Höhere Einnahmen sind beispielsweise durch die Erhöhung der Krankenkassenbeiträge für Arbeitnehmer und Arbeitgeber zu erzielen. Da diese aber ohnehin vor ein paar Jahren erhöht wurden und da diese Beiträge vor allem die unteren Einkommensbereiche besonders belasten, sind andere Wege dieser sozial nicht sonderlich ausgewogenen Lösung vorzuziehen. Möglichkeiten einer besseren Finanzierung der Krankenkassen, die genauso für das Pensionssystem herangezogen werden können, liegen in der Transformation unseres Steuersystems.

Statt immer höhere Belastungen dem Faktor Arbeit aufzuhalsen, sollte durch die Einführung einer Wertschöpfungsabgabe, durch die Wiedereinführung von Vermögenssteuer sowie Erbschafts- und Schenkungssteuer wie auch durch die Etablierung einer europaweiten Finanztransaktionssteuern das Kapital ebenfalls einen angemessenen Beitrag zur Sicherung unseres Sozialsystems beitragen.
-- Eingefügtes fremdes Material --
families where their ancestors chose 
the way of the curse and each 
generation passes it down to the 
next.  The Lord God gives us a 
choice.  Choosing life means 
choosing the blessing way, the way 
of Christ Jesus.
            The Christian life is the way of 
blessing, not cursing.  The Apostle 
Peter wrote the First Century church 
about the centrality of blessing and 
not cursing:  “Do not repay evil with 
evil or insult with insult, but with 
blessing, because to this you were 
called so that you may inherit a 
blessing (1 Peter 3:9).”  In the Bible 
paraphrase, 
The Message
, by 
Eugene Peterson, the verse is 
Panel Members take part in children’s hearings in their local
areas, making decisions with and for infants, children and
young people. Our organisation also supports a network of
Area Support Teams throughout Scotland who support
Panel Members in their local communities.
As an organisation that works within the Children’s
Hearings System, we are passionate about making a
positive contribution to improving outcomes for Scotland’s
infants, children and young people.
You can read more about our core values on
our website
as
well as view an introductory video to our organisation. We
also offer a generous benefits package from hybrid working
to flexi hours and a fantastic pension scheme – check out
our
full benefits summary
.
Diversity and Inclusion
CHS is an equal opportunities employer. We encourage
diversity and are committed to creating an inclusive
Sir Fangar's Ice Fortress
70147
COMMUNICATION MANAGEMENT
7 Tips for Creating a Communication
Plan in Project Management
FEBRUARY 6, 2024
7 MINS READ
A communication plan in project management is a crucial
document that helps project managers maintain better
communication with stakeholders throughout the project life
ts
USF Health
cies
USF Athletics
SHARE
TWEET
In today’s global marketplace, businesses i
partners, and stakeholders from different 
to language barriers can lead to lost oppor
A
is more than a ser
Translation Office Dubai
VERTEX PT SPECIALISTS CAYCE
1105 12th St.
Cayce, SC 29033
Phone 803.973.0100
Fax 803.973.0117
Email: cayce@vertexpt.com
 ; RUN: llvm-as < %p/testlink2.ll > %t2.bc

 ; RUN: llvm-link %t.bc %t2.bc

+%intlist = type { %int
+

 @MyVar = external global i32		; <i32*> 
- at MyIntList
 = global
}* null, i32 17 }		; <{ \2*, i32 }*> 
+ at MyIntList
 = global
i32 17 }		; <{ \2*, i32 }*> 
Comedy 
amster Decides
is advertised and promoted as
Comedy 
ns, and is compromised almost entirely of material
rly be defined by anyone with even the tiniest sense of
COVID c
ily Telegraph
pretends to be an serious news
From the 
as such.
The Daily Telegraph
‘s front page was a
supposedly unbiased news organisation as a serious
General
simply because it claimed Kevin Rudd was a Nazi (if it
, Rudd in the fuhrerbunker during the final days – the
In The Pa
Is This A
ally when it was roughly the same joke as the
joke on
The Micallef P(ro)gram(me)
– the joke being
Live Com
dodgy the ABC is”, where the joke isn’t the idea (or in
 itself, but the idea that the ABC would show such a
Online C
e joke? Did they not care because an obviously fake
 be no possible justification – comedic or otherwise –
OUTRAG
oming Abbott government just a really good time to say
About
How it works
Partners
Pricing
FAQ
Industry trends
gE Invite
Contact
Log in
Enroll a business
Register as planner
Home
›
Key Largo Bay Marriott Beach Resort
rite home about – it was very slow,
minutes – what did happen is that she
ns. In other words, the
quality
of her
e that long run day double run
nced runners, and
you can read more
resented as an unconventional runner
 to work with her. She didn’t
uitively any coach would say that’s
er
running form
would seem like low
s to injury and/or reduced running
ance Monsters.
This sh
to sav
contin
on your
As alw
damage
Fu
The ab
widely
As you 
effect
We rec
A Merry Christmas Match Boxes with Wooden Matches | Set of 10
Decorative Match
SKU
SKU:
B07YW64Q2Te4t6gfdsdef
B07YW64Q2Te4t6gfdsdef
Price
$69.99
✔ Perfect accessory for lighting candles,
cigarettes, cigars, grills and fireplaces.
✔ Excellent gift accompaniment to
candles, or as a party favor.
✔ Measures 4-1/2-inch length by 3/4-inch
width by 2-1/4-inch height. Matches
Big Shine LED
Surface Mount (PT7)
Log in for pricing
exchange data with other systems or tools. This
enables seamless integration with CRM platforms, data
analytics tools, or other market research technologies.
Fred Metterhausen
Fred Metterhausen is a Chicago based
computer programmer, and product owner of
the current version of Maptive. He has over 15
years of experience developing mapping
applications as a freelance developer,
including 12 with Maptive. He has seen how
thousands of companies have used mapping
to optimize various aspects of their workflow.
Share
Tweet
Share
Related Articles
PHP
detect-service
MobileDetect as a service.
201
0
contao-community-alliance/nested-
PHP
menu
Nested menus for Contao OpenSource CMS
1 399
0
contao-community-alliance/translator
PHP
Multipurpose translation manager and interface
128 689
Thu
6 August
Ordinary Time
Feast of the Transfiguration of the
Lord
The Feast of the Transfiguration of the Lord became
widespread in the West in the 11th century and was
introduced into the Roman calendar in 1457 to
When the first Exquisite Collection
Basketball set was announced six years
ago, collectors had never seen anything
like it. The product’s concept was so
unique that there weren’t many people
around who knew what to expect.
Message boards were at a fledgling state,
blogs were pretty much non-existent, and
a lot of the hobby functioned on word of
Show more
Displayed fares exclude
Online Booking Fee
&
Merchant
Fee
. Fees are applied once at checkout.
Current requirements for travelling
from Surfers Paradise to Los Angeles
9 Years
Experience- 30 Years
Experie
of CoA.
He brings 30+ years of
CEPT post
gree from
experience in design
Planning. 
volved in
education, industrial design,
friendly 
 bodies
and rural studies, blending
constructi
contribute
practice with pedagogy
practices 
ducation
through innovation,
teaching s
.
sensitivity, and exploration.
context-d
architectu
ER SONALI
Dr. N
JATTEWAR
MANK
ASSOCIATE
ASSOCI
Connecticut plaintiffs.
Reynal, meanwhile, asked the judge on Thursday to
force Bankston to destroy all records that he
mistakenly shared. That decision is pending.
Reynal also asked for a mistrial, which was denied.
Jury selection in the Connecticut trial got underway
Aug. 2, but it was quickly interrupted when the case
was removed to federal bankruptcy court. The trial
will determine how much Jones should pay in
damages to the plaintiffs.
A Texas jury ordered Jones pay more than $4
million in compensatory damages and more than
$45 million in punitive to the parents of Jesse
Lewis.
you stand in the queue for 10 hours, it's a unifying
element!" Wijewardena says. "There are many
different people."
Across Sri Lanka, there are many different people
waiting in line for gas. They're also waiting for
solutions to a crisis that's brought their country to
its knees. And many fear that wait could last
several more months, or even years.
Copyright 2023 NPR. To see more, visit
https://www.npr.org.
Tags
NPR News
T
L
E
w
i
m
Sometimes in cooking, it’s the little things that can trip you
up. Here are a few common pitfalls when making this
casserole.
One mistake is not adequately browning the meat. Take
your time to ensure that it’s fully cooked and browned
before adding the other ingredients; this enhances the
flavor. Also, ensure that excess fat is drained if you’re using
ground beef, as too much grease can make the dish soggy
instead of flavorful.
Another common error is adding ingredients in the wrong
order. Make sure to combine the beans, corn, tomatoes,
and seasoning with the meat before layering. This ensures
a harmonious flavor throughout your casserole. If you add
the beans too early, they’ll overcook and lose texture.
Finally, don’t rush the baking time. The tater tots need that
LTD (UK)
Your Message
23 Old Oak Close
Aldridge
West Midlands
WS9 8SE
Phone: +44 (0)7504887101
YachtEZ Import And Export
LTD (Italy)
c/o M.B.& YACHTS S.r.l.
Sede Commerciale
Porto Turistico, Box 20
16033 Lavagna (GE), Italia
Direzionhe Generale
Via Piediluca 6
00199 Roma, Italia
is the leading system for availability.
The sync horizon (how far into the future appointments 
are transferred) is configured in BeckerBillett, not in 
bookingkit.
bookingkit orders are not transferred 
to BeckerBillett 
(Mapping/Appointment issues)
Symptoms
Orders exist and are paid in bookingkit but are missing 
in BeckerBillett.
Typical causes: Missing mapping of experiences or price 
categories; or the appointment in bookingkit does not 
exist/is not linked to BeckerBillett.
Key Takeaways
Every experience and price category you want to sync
Dadurch würde nicht nur mehr Verteilungsgerechtigkeit geschaffen, sondern dieser Umbau des Steuersystems hätte auch positive Effekte für die wirtschaftliche Gesamtentwicklung. Denn der neoliberale Weg der ständigen Kostensenkung der öffentlichen Haushalte hat gerade das Gegenteil dessen bewirkt, was seine Propheten versprochen haben: Statt eines höheren Wachstums hat uns die Sparphilosophie der neoklassischen Ökonomen geringeres Wachstum aufgrund sinkender Nachfrage beschert. Wegen der größeren Nachfrageimpulse bewirken höhere Ausgaben für den Sozialstaat nämlich höheres Wachstum der Gesamtwirtschaft. Was nämlich die Apologeten des Angebotsfetischismus gerne übersehen, das ist, dass höhere Ausgaben für Sozialleistungen nicht nur Kosten sind, sondern auch Einnahmen für die davon profitierenden Menschen – und diese Einnahmen kurbeln über den Konsum die Wirtschaft an. Deshalb können wir uns unser Sozialsystem sehr wohl leisten, da es sich in gewisser Weise über die Wachstumsimpulse für die Wirtschaft selbst finanziert.

Wir müssen es nur wollen – und diesen Willen politisch klar bekennen.